## Questions to answer
**A)** Repeat word for word the part of the Thinking Machines study guide between "Thinking Machines by" and "of the past.", inclusive.
**B)** List the subjects of today's polarized debates about AI that the Thinking Machines study guide names.

## Text provided
Thinking Machines by Luke Dormehl: Study & Analysis Guide

Understanding the history of artificial intelligence is not merely an academic exercise; it is essential for navigating today’s polarized debates about existential risks, job displacement, and superintelligent futures. In Thinking Machines, Luke Dormehl provides an accessible chronicle of AI’s turbulent journey, revealing a field defined by recurring cycles of extravagant promise, profound disappointment, and unexpected rebirth. This guide analyzes Dormehl’s historical narrative to extract crucial lessons about how technological progress actually happens, empowering you to critically assess contemporary claims against the sobering—and often surprising—backdrop of the past.

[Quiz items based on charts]

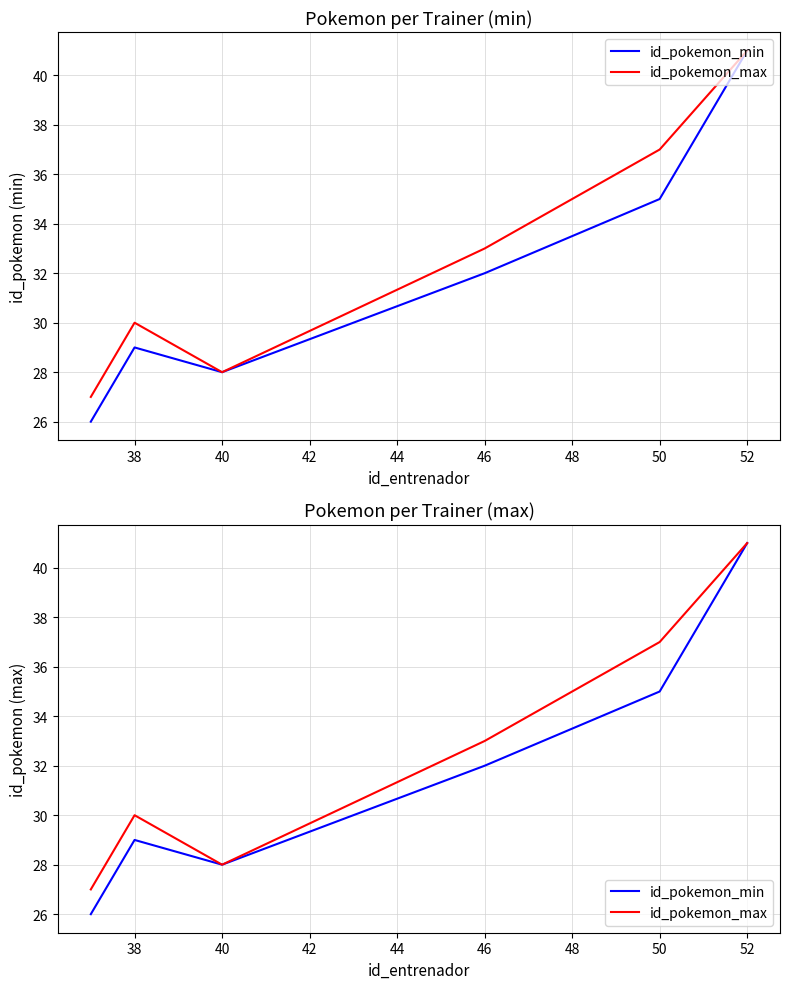

Reading left to right, extract all data points from this chart.

id_pokemon_min: 26	29	28	32	35	41
id_pokemon_max: 27	30	28	33	37	41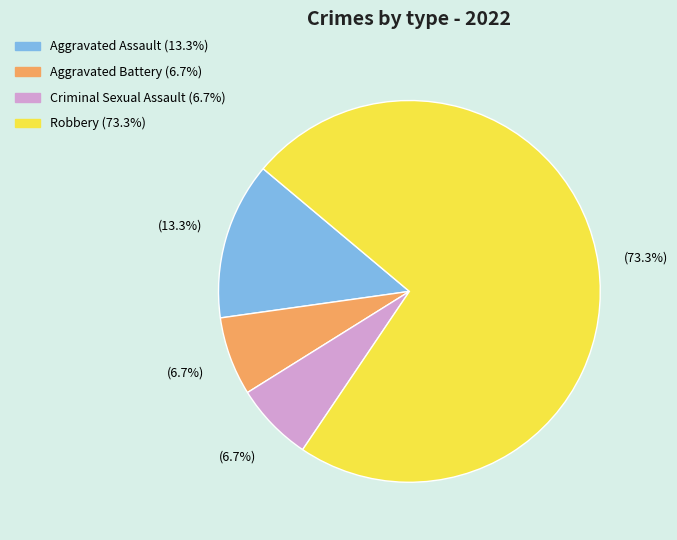

Is it true that Aggravated Battery is 7% of the pie?

True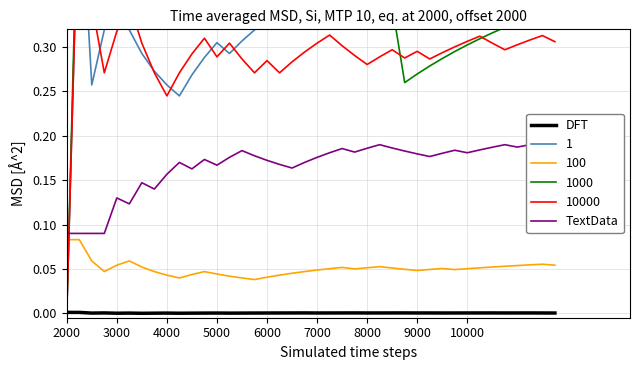

True or false: 100 and DFT intersect in this chart.

False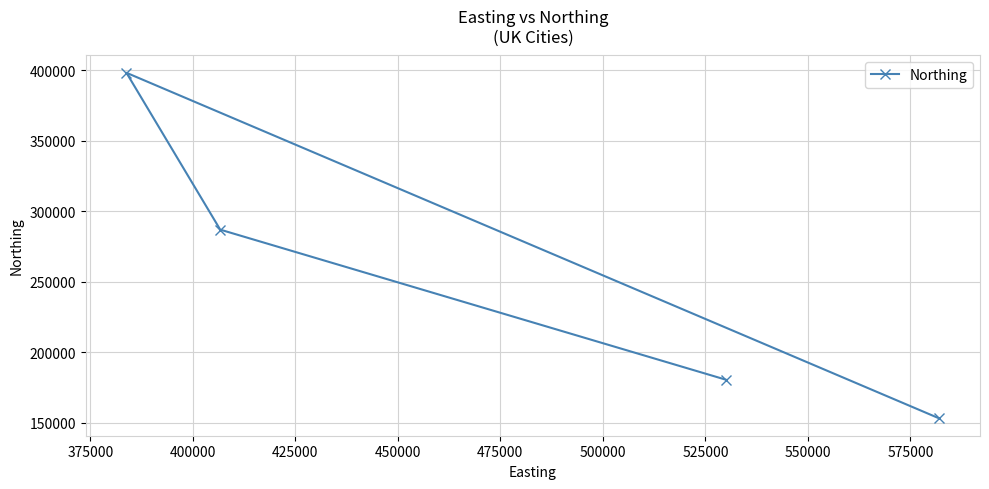

How many distinct data groups are displayed?

1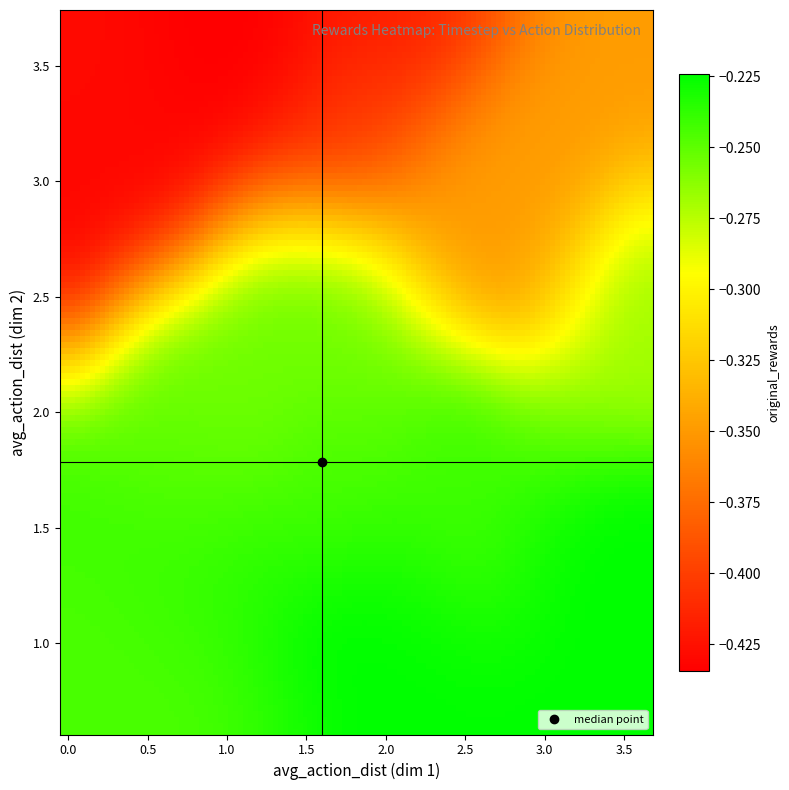

List the series in order of their peak value, highest first.

avg_action_dist_y, avg_action_dist_x, original_rewards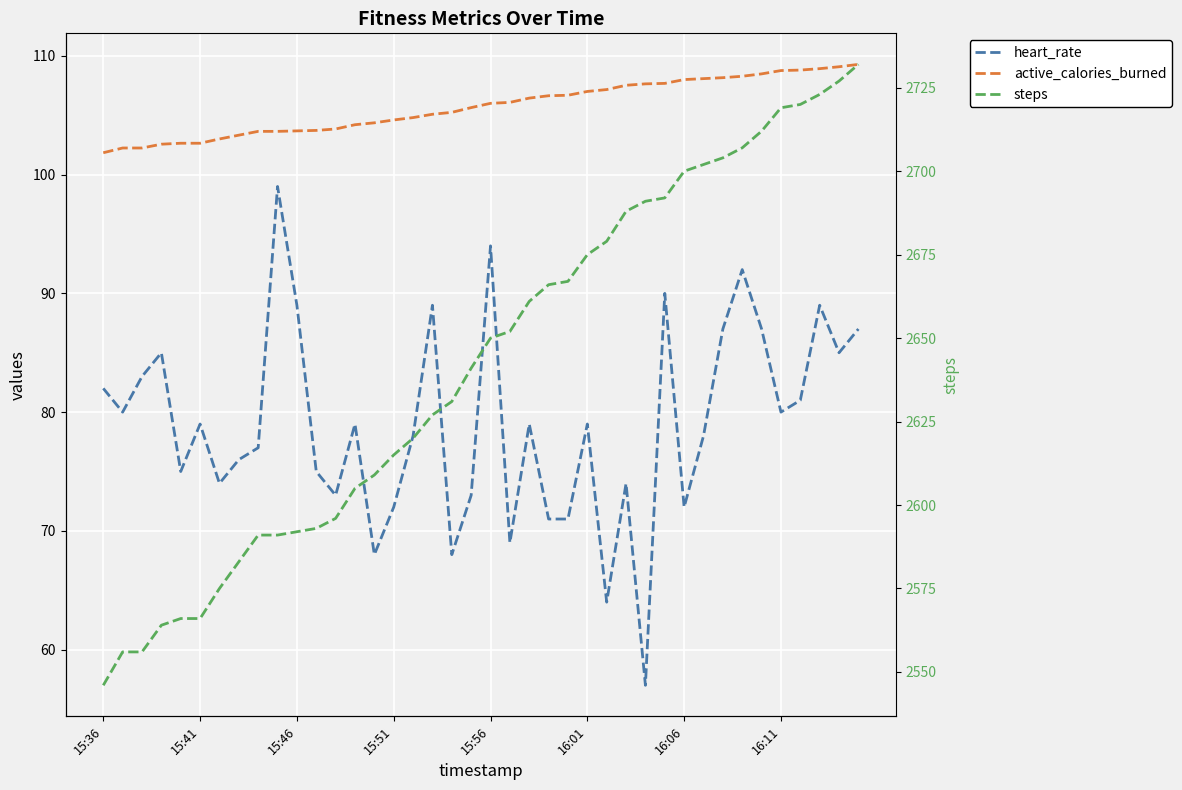

Between 12 and 35, which series saw the biggest shift?

steps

## Per-task outputs
**A)**
Thinking Machines by Luke Dormehl: Study & Analysis Guide

Understanding the history of artificial intelligence is not merely an academic exercise; it is essential for navigating today’s polarized debates about existential risks, job displacement, and superintelligent futures. In Thinking Machines, Luke Dormehl provides an accessible chronicle of AI’s turbulent journey, revealing a field defined by recurring cycles of extravagant promise, profound disappointment, and unexpected rebirth. This guide analyzes Dormehl’s historical narrative to extract crucial lessons about how technological progress actually happens, empowering you to critically assess contemporary claims against the sobering—and often surprising—backdrop of the past.

**B)** existential risks, job displacement, superintelligent futures